Ich fasse zusammen. Wir haben unsere grundsätzliche Kritik an diesem Gesetz ehrlich und klar zum Ausdruck gebracht. Alle unsere Bestrebungen, das Gesetz in positivem Sinne zu ändern, d. h. zu verbessern, sind im Plenum bzw. in den Ausschüssen abgelehnt worden. Wir
machen die Kriegsgefangenen ausdrücklich darauf aufmerksam, daß das Gesetz nichts, überhaupt nichts wesentlich Neues gegenüber den bisherigen Regelungen enthält.

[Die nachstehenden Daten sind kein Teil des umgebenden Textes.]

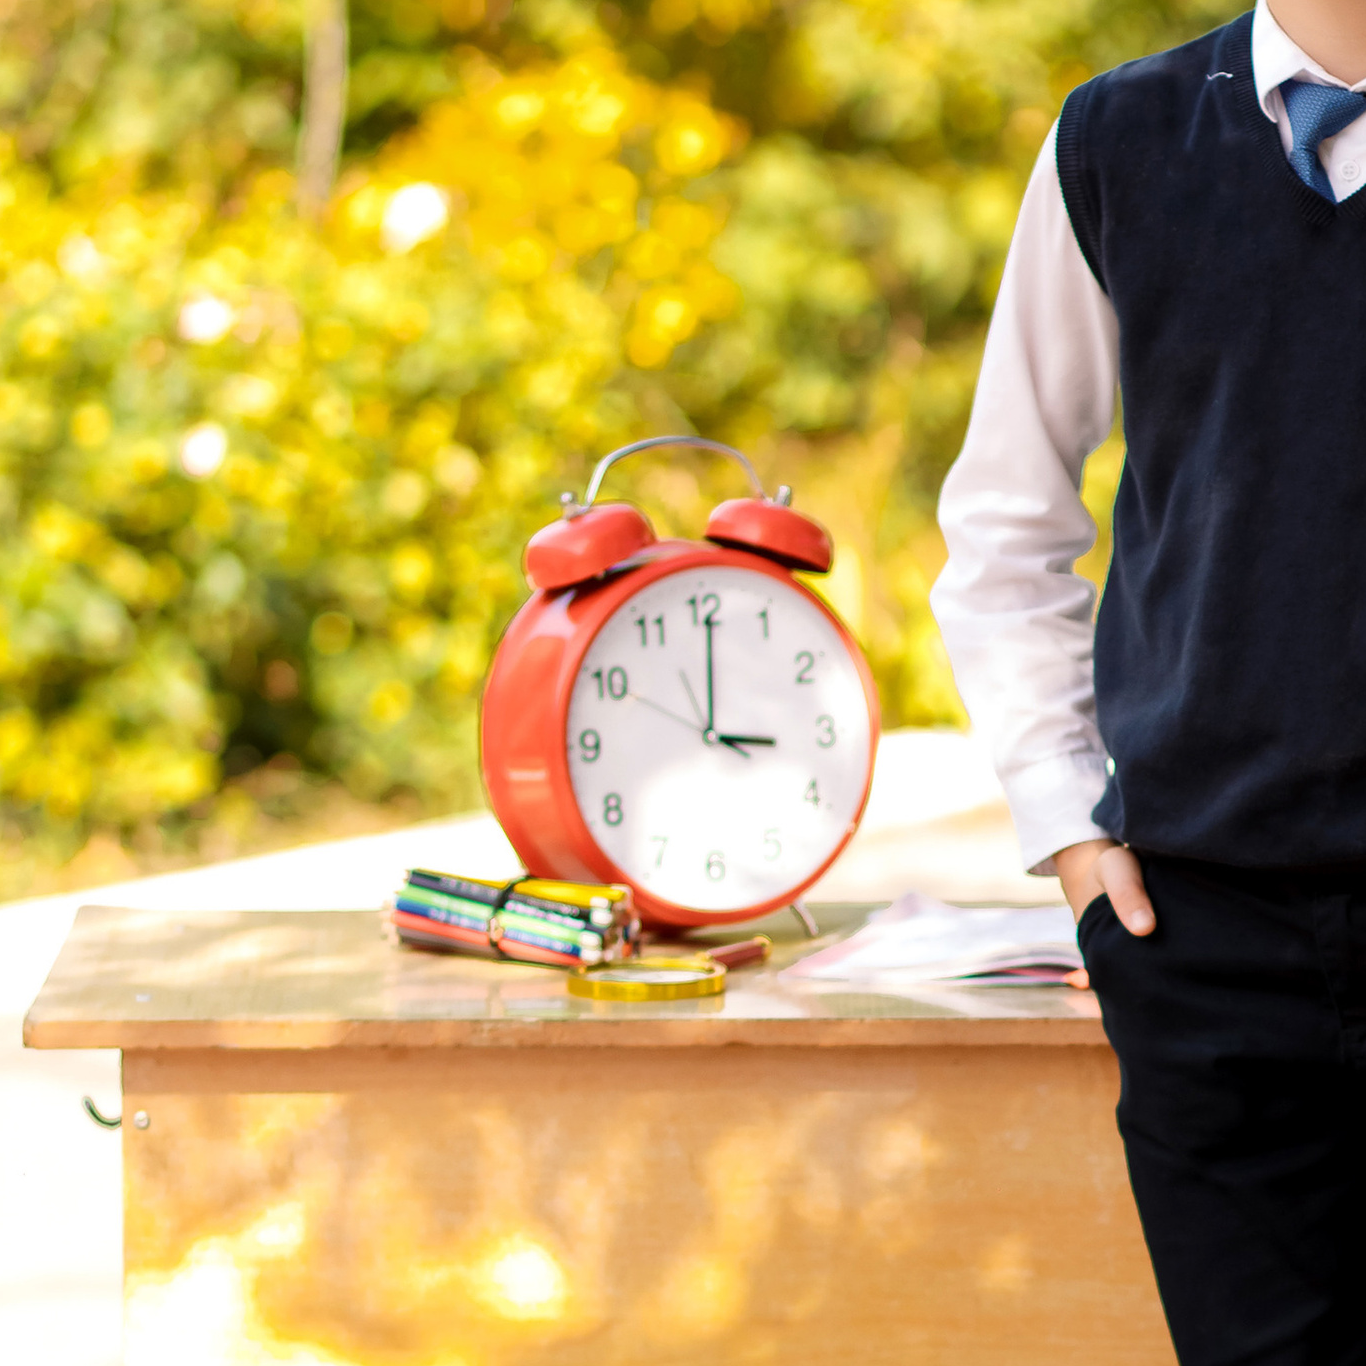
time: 3:00
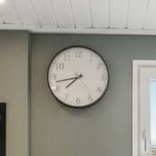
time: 7:42
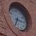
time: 7:15
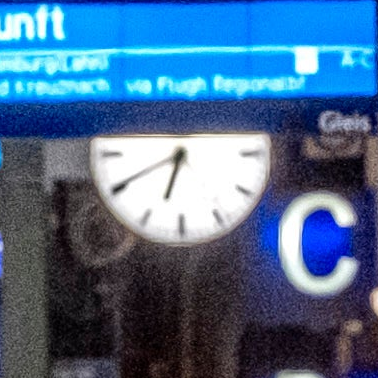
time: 6:40
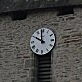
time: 9:58
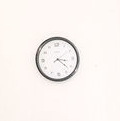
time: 3:22
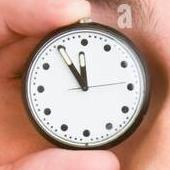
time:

Ich erkläre zum Abschluß, daß wir dem Gesetz zwar zustimmen werden, daß wir aber unsern Kampf mit Hilfe der von Ihnen als politisches Instrument mißbrauchten Kriegsgefangenen weiter fortsetzen werden, mit dem Ziel, eine ausreichende Fürsorge für die Heimkehrer durchzusetzen.